7. Wettelijke voorschriften
De volgende wetsartikelen zijn van toepassing:
Wetboek van Strafrecht: 9, 14a, 14b, 14c, 22c, 22d, 47, 157.
8. Beslissing
De rechtbank:
Verklaart bewezen dat verdachte het tenlastegelegde feit heeft begaan zoals hiervoor onder 3. vermeld.
Verklaart niet bewezen wat aan verdachte meer of anders is tenlastegelegd dan hierboven als bewezen is aangenomen en spreekt verdachte daarvan vrij.

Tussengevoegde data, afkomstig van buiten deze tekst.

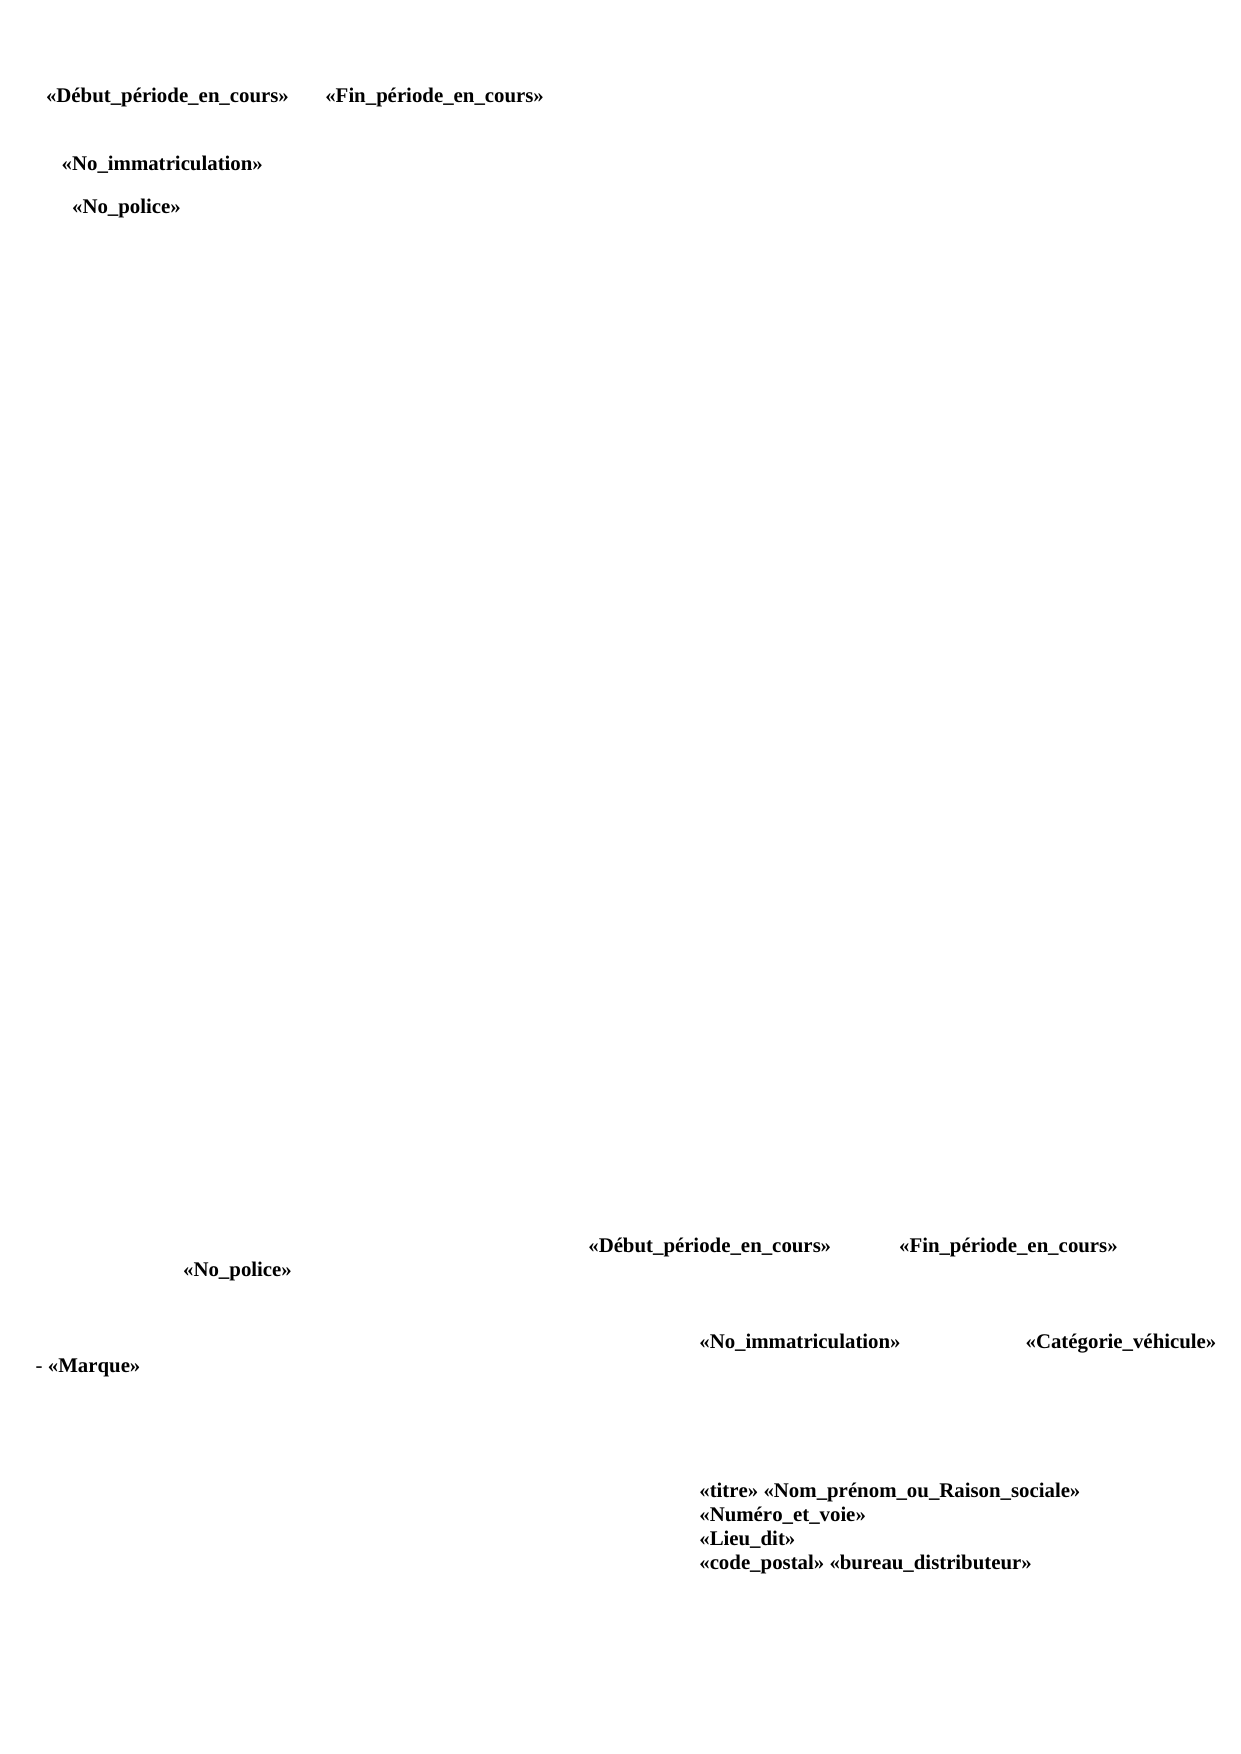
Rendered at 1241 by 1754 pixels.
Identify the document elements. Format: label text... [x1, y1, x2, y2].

text «Lieu_dit» [35, 1526, 1217, 1550]
text «No_immatriculation» «Catégorie_véhicule» - «Marque» [35, 1329, 1217, 1377]
text «Numéro_et_voie» [35, 1502, 1217, 1526]
text «Début_période_en_cours» «Fin_période_en_cours» «No_police» [109, 1233, 1217, 1281]
text «titre» «Nom_prénom_ou_Raison_sociale» [35, 1478, 1217, 1502]
text «No_police» [35, 194, 1217, 218]
text «Début_période_en_cours» «Fin_période_en_cours» [35, 83, 1217, 107]
text «code_postal» «bureau_distributeur» [35, 1550, 1217, 1574]
text «No_immatriculation» [35, 150, 1217, 174]
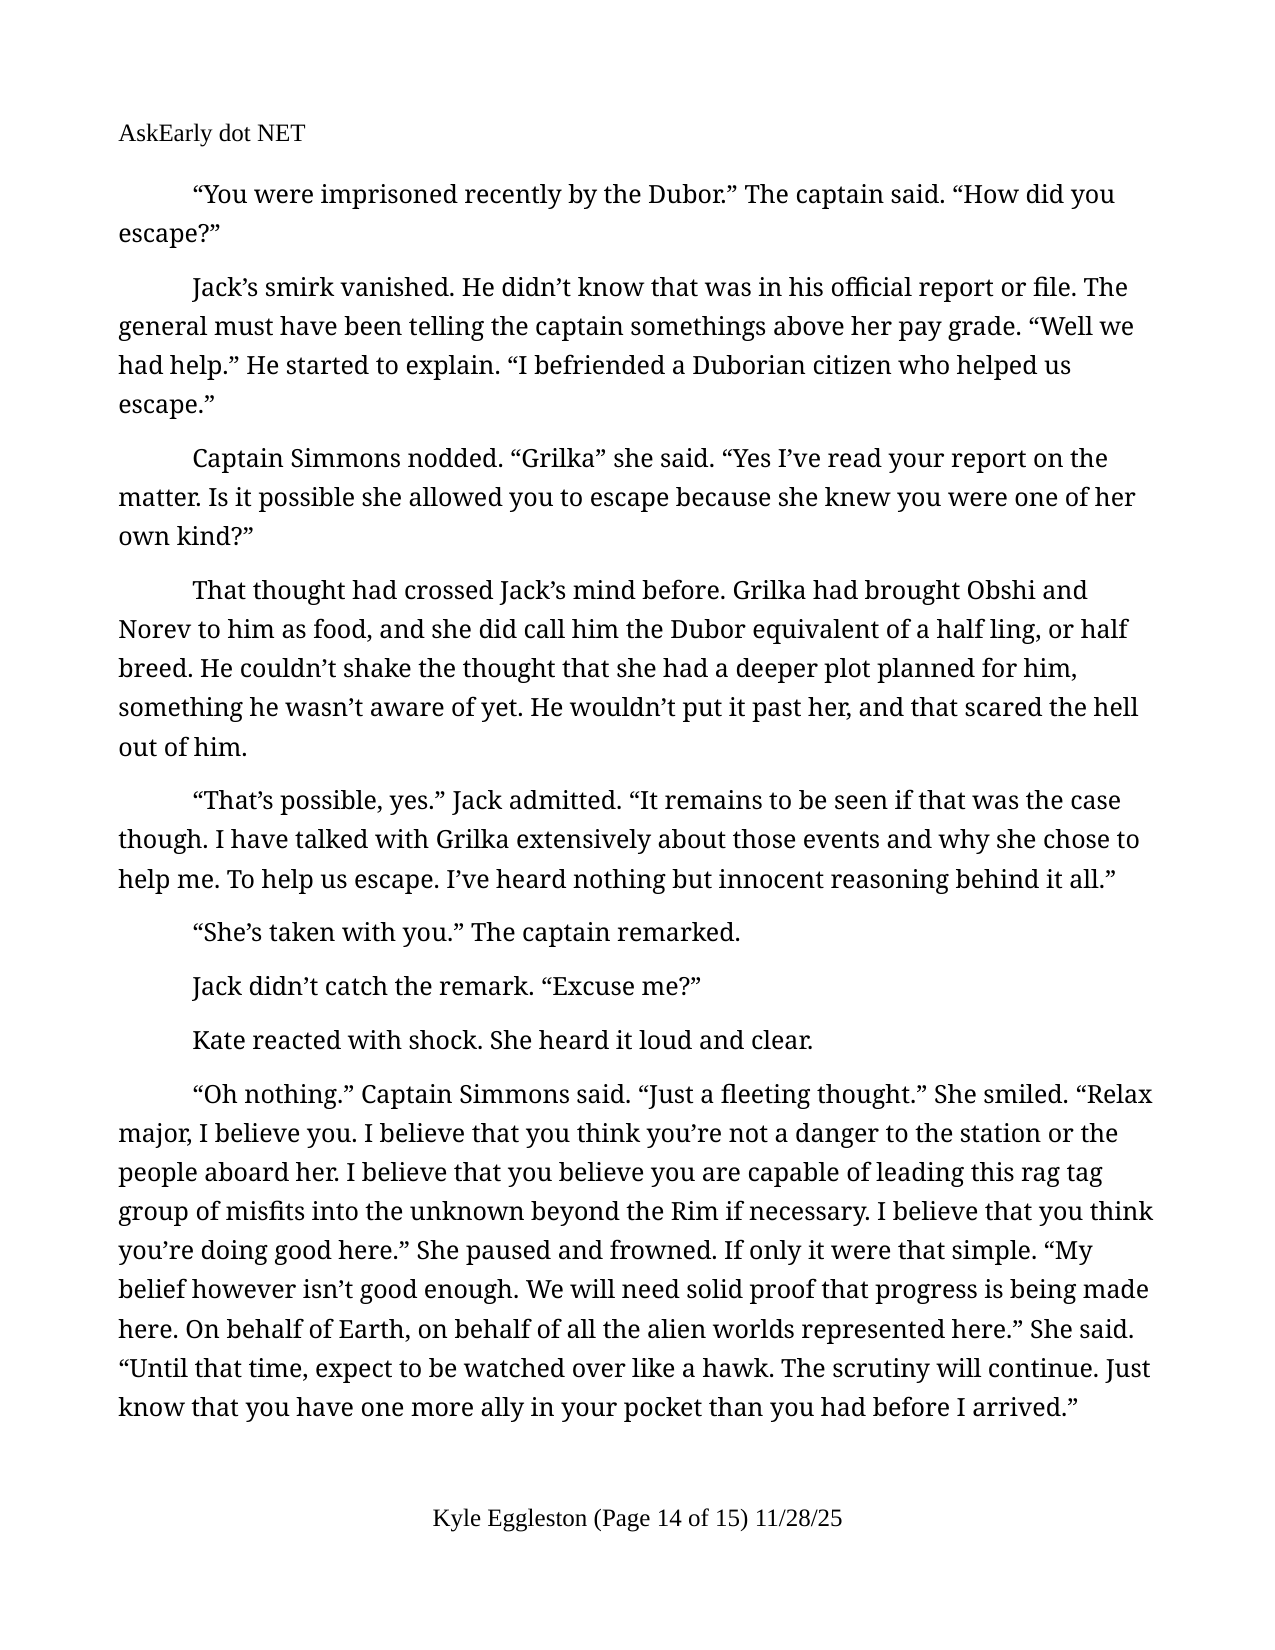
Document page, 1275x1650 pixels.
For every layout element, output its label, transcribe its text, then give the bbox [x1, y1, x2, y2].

text “Oh nothing.” Captain Simmons said. “Just a fleeting thought.” She smiled. “Relax major, I believe you. I believe that you think you’re not a danger to the station or the people aboard her. I believe that you believe you are capable of leading this rag tag group of misfits into the unknown beyond the Rim if necessary. I believe that you think you’re doing good here.” She paused and frowned. If only it were that simple. “My belief however isn’t good enough. We will need solid proof that progress is being made here. On behalf of Earth, on behalf of all the alien worlds represented here.” She said. “Until that time, expect to be watched over like a hawk. The scrutiny will continue. Just know that you have one more ally in your pocket than you had before I arrived.” [118, 1076, 1157, 1424]
text Jack didn’t catch the remark. “Excuse me?” [118, 969, 1157, 1003]
text “That’s possible, yes.” Jack admitted. “It remains to be seen if that was the case though. I have talked with Grilka extensively about those events and why she chose to help me. To help us escape. I’ve heard nothing but innocent reasoning behind it all.” [118, 783, 1157, 895]
text Kate reacted with shock. She heard it loud and clear. [118, 1023, 1157, 1057]
text Jack’s smirk vanished. He didn’t know that was in his official report or file. The general must have been telling the captain somethings above her pay grade. “Well we had help.” He started to explain. “I befriended a Duborian citizen who helped us escape.” [118, 269, 1157, 421]
text “You were imprisoned recently by the Dubor.” The captain said. “How did you escape?” [118, 176, 1157, 249]
text Captain Simmons nodded. “Grilka” she said. “Yes I’ve read your report on the matter. Is it possible she allowed you to escape because she knew you were one of her own kind?” [118, 441, 1157, 553]
text “She’s taken with you.” The captain remarked. [118, 915, 1157, 949]
text That thought had crossed Jack’s mind before. Grilka had brought Obshi and Norev to him as food, and she did call him the Dubor equivalent of a half ling, or half breed. He couldn’t shake the thought that she had a deeper plot planned for him, something he wasn’t aware of yet. He wouldn’t put it past her, and that scared the hell out of him. [118, 573, 1157, 763]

Bepaalt dat het bewezenverklaarde feit het hierboven onder 4. vermelde strafbare feit oplevert.
Verklaart verdachte hiervoor strafbaar.
Veroordeelt verdachte tot een gevangenisstraf voor de duur van 12 maanden, met bevel dat van deze straf een gedeelte, groot 6 maanden niet zal worden tenuitvoergelegd, tenzij de rechter later anders mocht gelasten indien veroordeelde zich voor het einde van de op twee jaar bepaalde proeftijd aan een strafbaar feit schuldig maakt dan wel niet naleeft de bijzondere voorwaarde dat zij zich gedurende de proeftijd zal gedragen naar de voorschriften en aanwijzingen te geven door of namens Reclassering Nederland zolang die instelling dit nodig acht.
Bepaalt dat de tijd die verdachte vóór de tenuitvoerlegging van dit vonnis in verzekering en voorlopige hechtenis heeft doorgebracht, bij de eventueel ten uitvoer te leggen gevangenisstraf in mindering wordt gebracht, voorzover die tijd niet reeds op een andere vrijheidsstraf in mindering is gebracht.
Veroordeelt verdachte tot het verrichten van 240 uren taakstraf in de vorm van een werkstraf, zijnde het verrichten van onbetaalde arbeid, bij het niet naar behoren verrichten waarvan te vervangen door 120 dagen hechtenis.
9. Samenstelling van de rechtbank en de uitspraakdatum
Dit vonnis is gewezen door:
mr. Koolen-Zwijnenburg, voorzitter,
mrs. Kingma en Malsch, rechters,
in tegenwoordigheid van de griffiers mrs. Burggraaff en Kerkhof,
en uitgesproken op de openbare terechtzitting van 25 mei 2007.
Mr. Malsch is buiten staat dit vonnis mede te ondertekenen.